(Named joint coordinates)
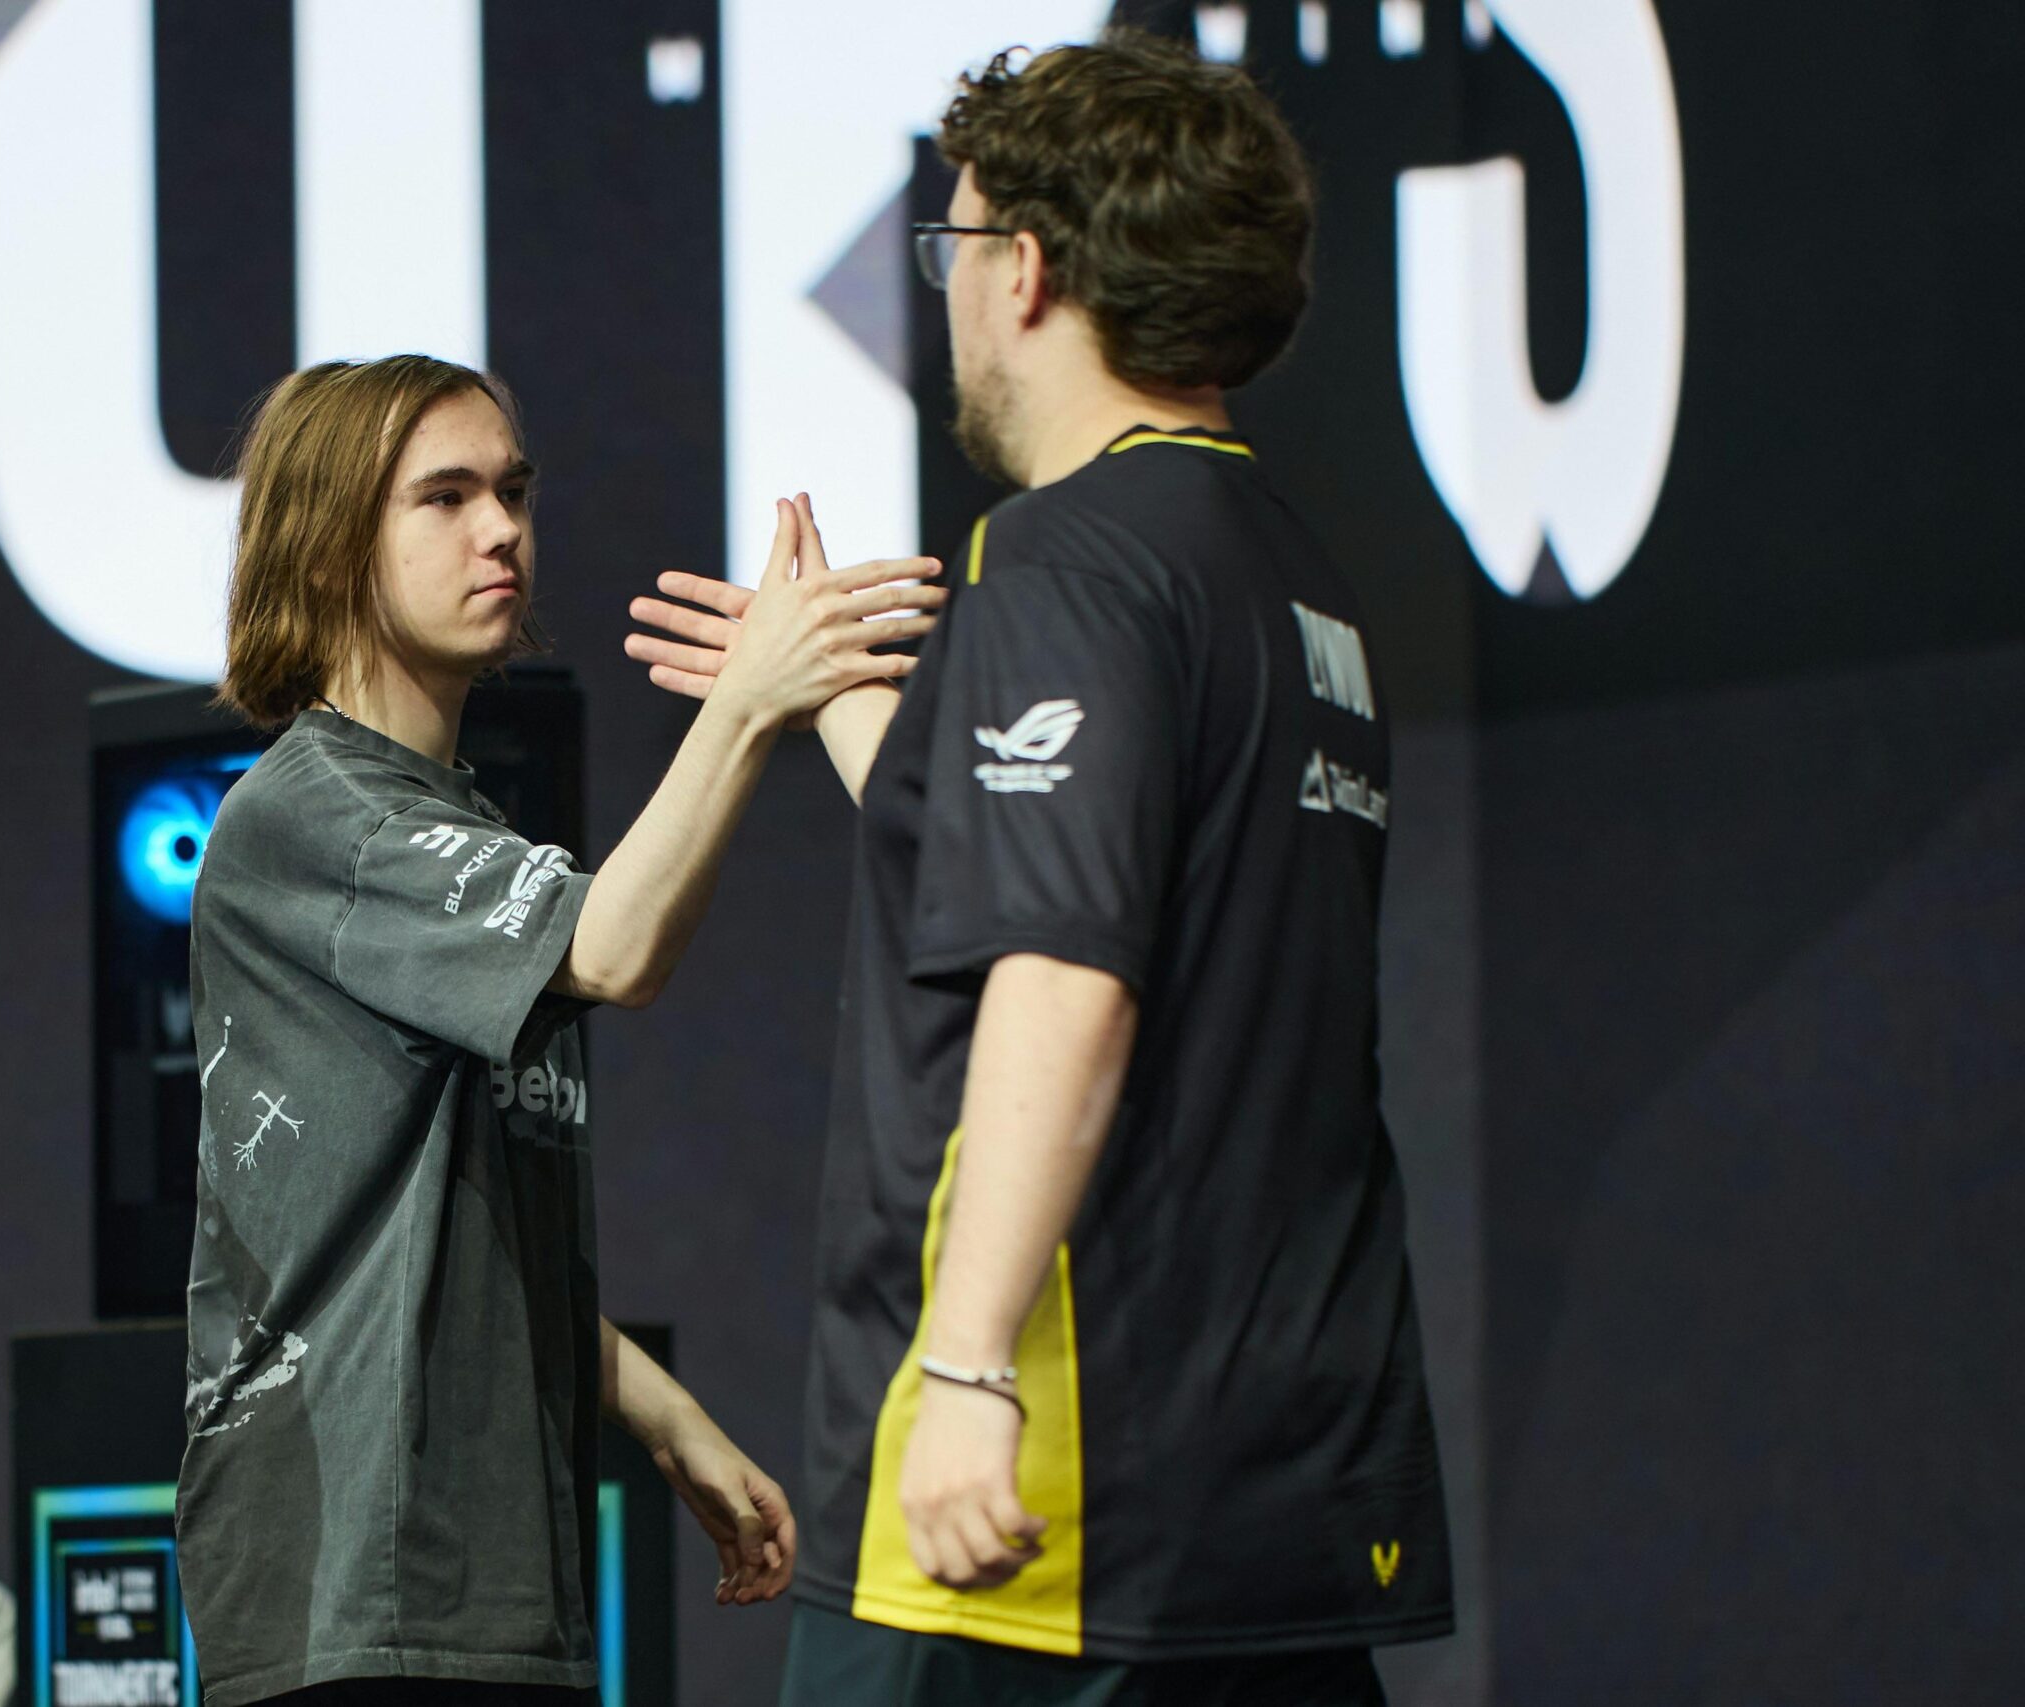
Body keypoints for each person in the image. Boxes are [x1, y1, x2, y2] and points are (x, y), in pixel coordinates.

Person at [625, 31, 1452, 1705]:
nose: (943, 295)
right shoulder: (1282, 572)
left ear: (1027, 269)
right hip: (1273, 1491)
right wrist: (828, 697)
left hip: (1047, 1520)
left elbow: (1069, 969)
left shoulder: (1067, 559)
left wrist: (968, 1368)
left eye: (950, 244)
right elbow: (1064, 859)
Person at [176, 354, 945, 1705]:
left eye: (514, 491)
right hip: (356, 1589)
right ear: (331, 541)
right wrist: (757, 698)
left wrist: (661, 1412)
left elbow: (435, 1229)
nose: (502, 530)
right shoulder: (309, 812)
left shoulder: (448, 823)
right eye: (446, 498)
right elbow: (618, 947)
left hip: (477, 1577)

Problem statement: Using the records above, find and show each line with the string "elbow".

Exercise response:
left elbow: (1069, 969)
right elbow: (1064, 859)
left elbow: (435, 1229)
right elbow: (618, 947)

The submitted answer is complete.